Re: towards a grammar of clothing..

Carl W. Conrad (cwconrad@artsci.wustl.edu)
Sat, 9 May 1998 08:11:27 -0400

This is a late response, but I was on the road most of the day yesterday
driving from St. Louis to western North Carolina and only downloaded a huge
mailbox of B-Greek stuff last night without being able to digest it all at
once.

At 9:28 AM -0500 5/07/98, Steven Cox wrote:
>>KATA KEFALHS ECWN
>
> Uhh.. this apparently is a live issue back in the pews of
> Blighty so I tread carefully... but note that 1Cor11:4
> concerns PAS ANHR not PASA GUNH so lots of angry mens-
> libbers ought to be protesting against losing the right
> to bear hats in public :-D

I realize of course that you raise a moral and constitutional question here
at the same time ;-) -- but since you make reference in the subject header
to a "grammar of clothing," most of us neither "bear" nor "bare" a hat--we
"wear" one.

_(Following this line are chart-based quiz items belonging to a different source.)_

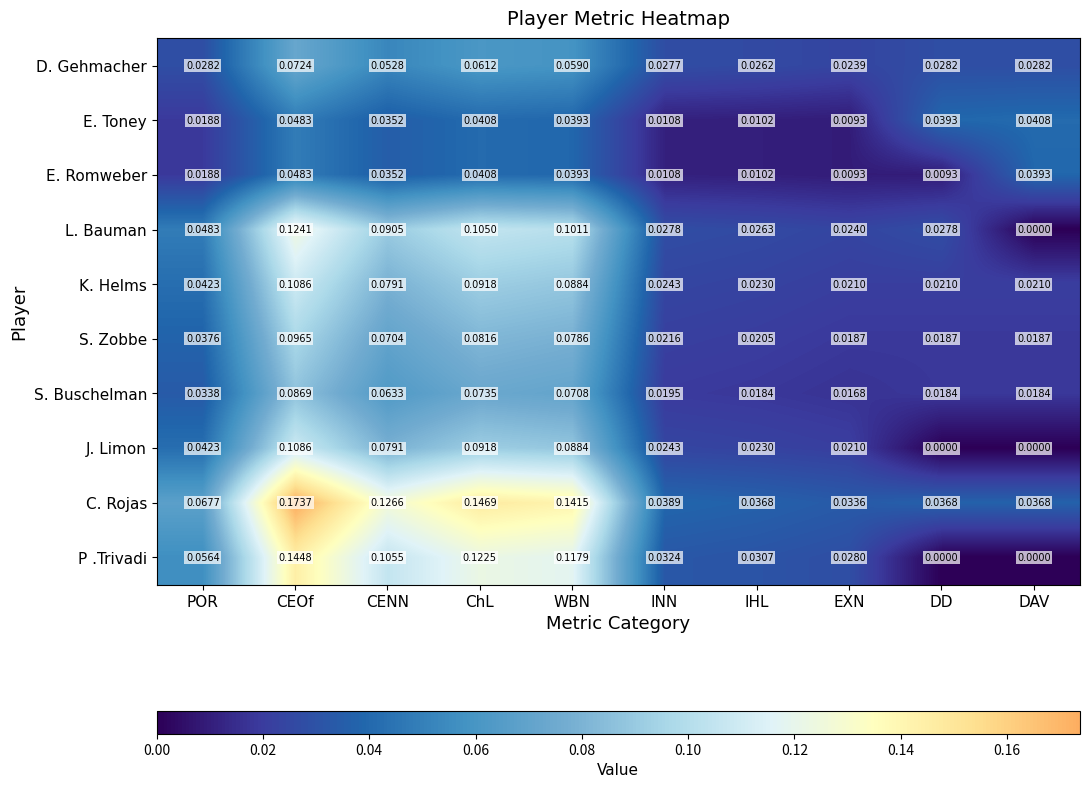

How many categories are shown in the chart?

10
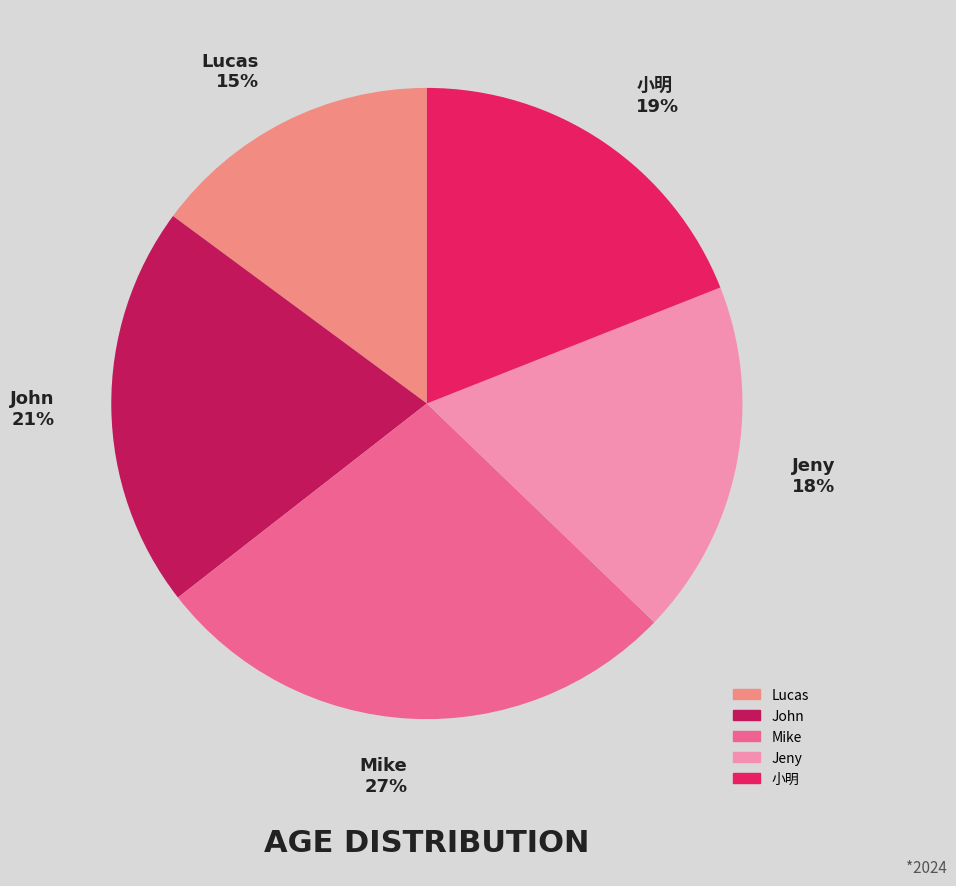

To the nearest percent, what is the combined percentage of Jeny 18% and Lucas 15%?

33%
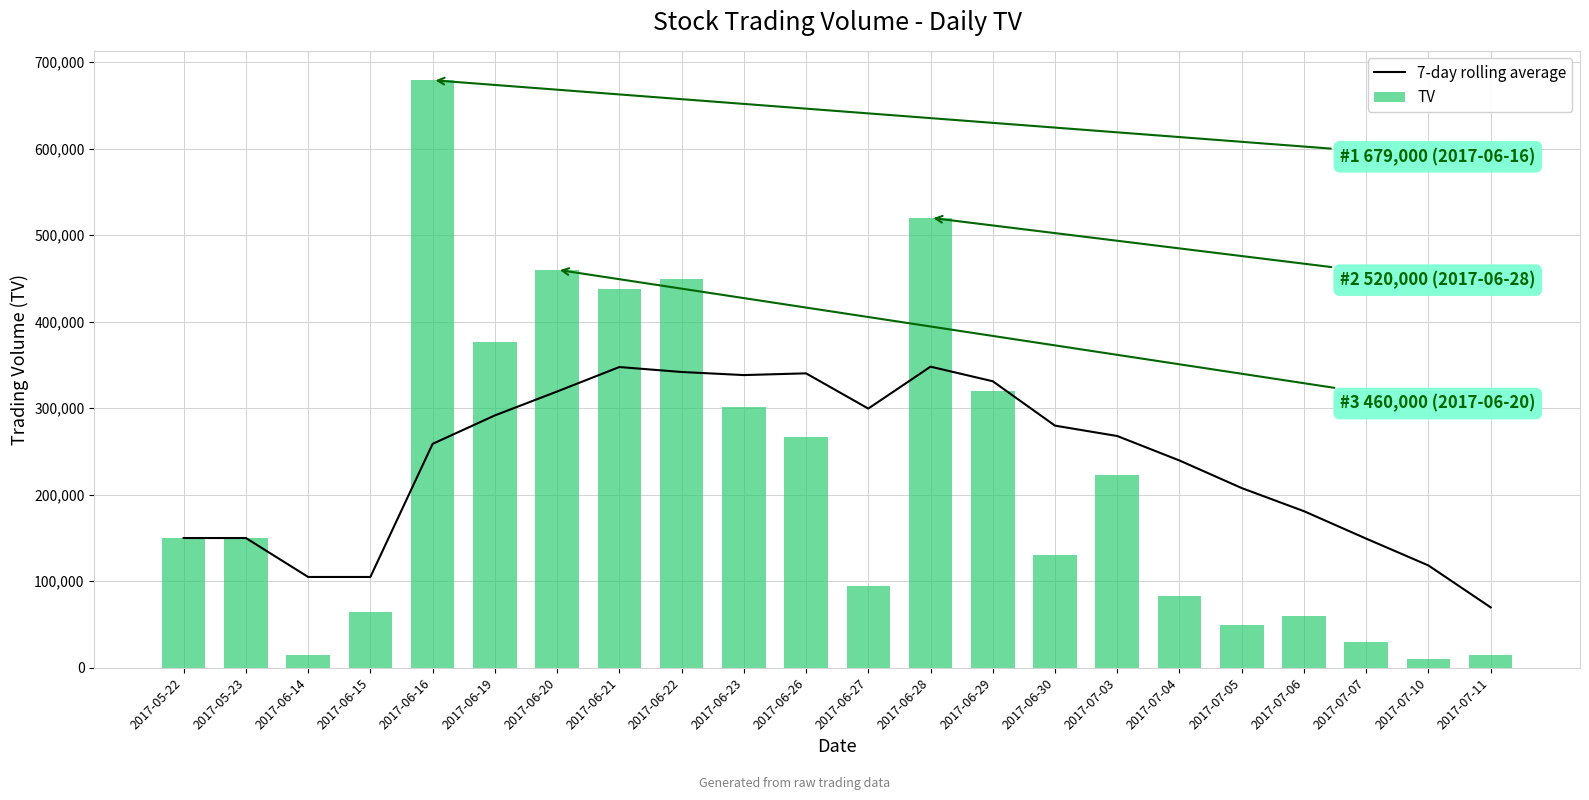

What position from the left is 2017-06-19?

6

And speaking of grammar of clothing, did I ever mention on this
list my embarrassing first endeavor to withdraw money from my bank in
Munich? I phrased my request using AUSZIEHEN, something like, "Ich moechte,
bitte, aus meinem Konto ausziehen." The teller laughed and explained to me
that the verb I wanted was ABHEBEN, the literal sense of which goes back to
taking coins off the top of a stack, but that AUSZIEHEN is normally used
only of "undressing." There are, of course, myriad possibilities of
idiomatic embarrassment between speakers of different languages. Another
anecdote that some might appreciate here is that the first pastor in my 35+
years in my St. Louis congregation was telling about his year of study in
Germany and meeting Rudolf Bultmann; he was delighted and tried to say
something nice--he's always wanted to meet him, because, "Herr Professor
Doktor, Sie haben ein grosses Geruch." Well, in the right context, GERUCH
can indeed mean "reputation," but its normal sense is "reek" or "smell."

> More seriously..

Yes, let's be serious!

> The interaction of prepositions between clothing and body
> parts presents all kinds of opportunity for idiom and
> variance in modern languages [leading to some funny and
> less funny misunderstandings], In particular the use of a
> preposition with one item of clothing proves little about
> the same preposition with a different item. A few good
> Asian grammars include lists of which prepositions, *and
> which verbs*, to use with each class of clothing.
>
> Which B-Greek grammar has this list?
>
> In the absence(?) of grammatical guidance I for one am
> uneasy about any interpretation of I Cor 11:4 which
> doesn't have a very hefty pile of evidence behind it.
>
> BAGD offers Plutarch Moralia 200f
> EBADIZE KATA THS KEFALHS ECWN TO hIMATION
> Wilcken Chrestomathy 499:5
> EXWN TABLAN KATA TOU TRACELOU
>
> LSJ has nothing immediately obvious.
>
> If only some kind benefactor would search TLG for KATA THS
> KEFALHS/ KATA TOU METWPOU etc.... :-|

The suggestion made earlier was that the genitive is ablative, "down from
..." --and I know that this is true in some instances, such as the Homeric
and poetic KAT' OULUMPOU, "down from Olympus." I wonder, however, whether
KATA with some of these phrases may be like KATA QALATTHS, i.e. the
genitive is partitive, "down on the surface of the wide sea." Might not
KATA KEFALHS in some expressions mean precisely "covering the surface of
the head" rather than "hanging down from the head"? The Plutarch passage
above appears to mean, "he walked with a cloak over his head." This could,
of course, mean "hanging down from" in the sense that the man was wearing a
hooded cape, but it might also mean "covering." I'm puzzled by the second
one; here in the mountains the only dictionary I have is a late Victorian
unabridged "great Scott," which gives "dice table" for TABLA and "drum" for
TABALA. Could this be a wrap-around scarf of some sort? If so, this too
could mean "covering" in the sense of "concealing"--although theoretically
one might also imagine PERI or even AMFI being used in this situation.

You do raise an interesting question. My guess is that the answer is to be
found somewhere in the vocabulary and usage of Greek comedy and mime.